■ **WHAT IS BEING ASKED**
Reproduce every one of the records below verbatim, line for line, changing no character.

--- DATASET ---

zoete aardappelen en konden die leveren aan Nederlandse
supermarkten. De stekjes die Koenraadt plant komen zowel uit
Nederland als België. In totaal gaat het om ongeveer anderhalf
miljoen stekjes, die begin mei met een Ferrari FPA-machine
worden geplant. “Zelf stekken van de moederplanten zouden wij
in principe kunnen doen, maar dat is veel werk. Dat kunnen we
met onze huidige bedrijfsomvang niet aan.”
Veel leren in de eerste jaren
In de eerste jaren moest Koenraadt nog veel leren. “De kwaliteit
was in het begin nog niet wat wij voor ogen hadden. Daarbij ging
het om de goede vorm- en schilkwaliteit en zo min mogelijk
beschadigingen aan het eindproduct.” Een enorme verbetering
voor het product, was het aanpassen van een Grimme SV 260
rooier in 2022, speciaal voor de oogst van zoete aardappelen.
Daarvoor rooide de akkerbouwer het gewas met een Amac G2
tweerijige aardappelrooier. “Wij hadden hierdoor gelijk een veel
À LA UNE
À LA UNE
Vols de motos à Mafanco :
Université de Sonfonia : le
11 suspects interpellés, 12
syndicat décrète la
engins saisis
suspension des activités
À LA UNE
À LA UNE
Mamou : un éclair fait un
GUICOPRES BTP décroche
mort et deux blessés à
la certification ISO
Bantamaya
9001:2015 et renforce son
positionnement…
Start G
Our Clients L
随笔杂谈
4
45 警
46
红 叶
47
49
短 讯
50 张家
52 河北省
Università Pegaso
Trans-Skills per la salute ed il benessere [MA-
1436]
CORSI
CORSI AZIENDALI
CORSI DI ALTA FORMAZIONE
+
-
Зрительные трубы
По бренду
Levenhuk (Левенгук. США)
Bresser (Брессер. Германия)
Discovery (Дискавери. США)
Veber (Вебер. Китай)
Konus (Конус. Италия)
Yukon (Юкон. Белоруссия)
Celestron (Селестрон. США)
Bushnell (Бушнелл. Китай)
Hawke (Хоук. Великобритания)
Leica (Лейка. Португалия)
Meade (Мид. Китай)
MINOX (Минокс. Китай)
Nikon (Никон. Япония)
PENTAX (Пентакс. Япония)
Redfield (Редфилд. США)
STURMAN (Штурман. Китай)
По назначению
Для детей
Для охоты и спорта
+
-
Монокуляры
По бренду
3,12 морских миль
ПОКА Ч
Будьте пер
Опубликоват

---

■ **COMPLETED EXERCISE**
zoete aardappelen en konden die leveren aan Nederlandse
supermarkten. De stekjes die Koenraadt plant komen zowel uit
Nederland als België. In totaal gaat het om ongeveer anderhalf
miljoen stekjes, die begin mei met een Ferrari FPA-machine
worden geplant. “Zelf stekken van de moederplanten zouden wij
in principe kunnen doen, maar dat is veel werk. Dat kunnen we
met onze huidige bedrijfsomvang niet aan.”
Veel leren in de eerste jaren
In de eerste jaren moest Koenraadt nog veel leren. “De kwaliteit
was in het begin nog niet wat wij voor ogen hadden. Daarbij ging
het om de goede vorm- en schilkwaliteit en zo min mogelijk
beschadigingen aan het eindproduct.” Een enorme verbetering
voor het product, was het aanpassen van een Grimme SV 260
rooier in 2022, speciaal voor de oogst van zoete aardappelen.
Daarvoor rooide de akkerbouwer het gewas met een Amac G2
tweerijige aardappelrooier. “Wij hadden hierdoor gelijk een veel
À LA UNE
À LA UNE
Vols de motos à Mafanco :
Université de Sonfonia : le
11 suspects interpellés, 12
syndicat décrète la
engins saisis
suspension des activités
À LA UNE
À LA UNE
Mamou : un éclair fait un
GUICOPRES BTP décroche
mort et deux blessés à
la certification ISO
Bantamaya
9001:2015 et renforce son
positionnement…
Start G
Our Clients L
随笔杂谈
4
45 警
46
红 叶
47
49
短 讯
50 张家
52 河北省
Università Pegaso
Trans-Skills per la salute ed il benessere [MA-
1436]
CORSI
CORSI AZIENDALI
CORSI DI ALTA FORMAZIONE
+
-
Зрительные трубы
По бренду
Levenhuk (Левенгук. США)
Bresser (Брессер. Германия)
Discovery (Дискавери. США)
Veber (Вебер. Китай)
Konus (Конус. Италия)
Yukon (Юкон. Белоруссия)
Celestron (Селестрон. США)
Bushnell (Бушнелл. Китай)
Hawke (Хоук. Великобритания)
Leica (Лейка. Португалия)
Meade (Мид. Китай)
MINOX (Минокс. Китай)
Nikon (Никон. Япония)
PENTAX (Пентакс. Япония)
Redfield (Редфилд. США)
STURMAN (Штурман. Китай)
По назначению
Для детей
Для охоты и спорта
+
-
Монокуляры
По бренду
3,12 морских миль
ПОКА Ч
Будьте пер
Опубликоват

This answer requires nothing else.